=== Begin Enclosure ===

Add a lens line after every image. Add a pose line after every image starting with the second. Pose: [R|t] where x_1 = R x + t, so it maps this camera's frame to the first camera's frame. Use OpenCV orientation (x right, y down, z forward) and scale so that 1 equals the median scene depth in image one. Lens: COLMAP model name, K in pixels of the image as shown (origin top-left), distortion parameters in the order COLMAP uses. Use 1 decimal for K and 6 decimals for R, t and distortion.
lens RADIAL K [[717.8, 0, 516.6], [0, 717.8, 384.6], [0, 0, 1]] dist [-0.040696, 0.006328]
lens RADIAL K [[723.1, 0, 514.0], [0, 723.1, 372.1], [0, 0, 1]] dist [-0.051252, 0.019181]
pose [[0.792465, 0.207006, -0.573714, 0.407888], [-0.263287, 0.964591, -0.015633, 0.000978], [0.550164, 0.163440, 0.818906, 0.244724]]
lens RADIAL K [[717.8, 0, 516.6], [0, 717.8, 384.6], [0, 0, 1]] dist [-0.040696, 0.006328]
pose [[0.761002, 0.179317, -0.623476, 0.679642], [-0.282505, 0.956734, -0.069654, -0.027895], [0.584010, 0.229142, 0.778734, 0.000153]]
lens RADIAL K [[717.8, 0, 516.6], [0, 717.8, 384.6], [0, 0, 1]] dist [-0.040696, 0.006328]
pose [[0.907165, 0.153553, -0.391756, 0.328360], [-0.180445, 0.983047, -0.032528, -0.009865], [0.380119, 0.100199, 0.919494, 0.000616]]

=== End Enclosure ===

**WORK REQUEST:**
Gather every line of the data above that contains the string "pose", and copy each one in full. Matching is case-sensitive.

**TASK RESULT:**
Add a lens line after every image. Add a pose line after every image starting with the second. Pose: [R|t] where x_1 = R x + t, so it maps this camera's frame to the first camera's frame. Use OpenCV orientation (x right, y down, z forward) and scale so that 1 equals the median scene depth in image one. Lens: COLMAP model name, K in pixels of the image as shown (origin top-left), distortion parameters in the order COLMAP uses. Use 1 decimal for K and 6 decimals for R, t and distortion.
pose [[0.792465, 0.207006, -0.573714, 0.407888], [-0.263287, 0.964591, -0.015633, 0.000978], [0.550164, 0.163440, 0.818906, 0.244724]]
pose [[0.761002, 0.179317, -0.623476, 0.679642], [-0.282505, 0.956734, -0.069654, -0.027895], [0.584010, 0.229142, 0.778734, 0.000153]]
pose [[0.907165, 0.153553, -0.391756, 0.328360], [-0.180445, 0.983047, -0.032528, -0.009865], [0.380119, 0.100199, 0.919494, 0.000616]]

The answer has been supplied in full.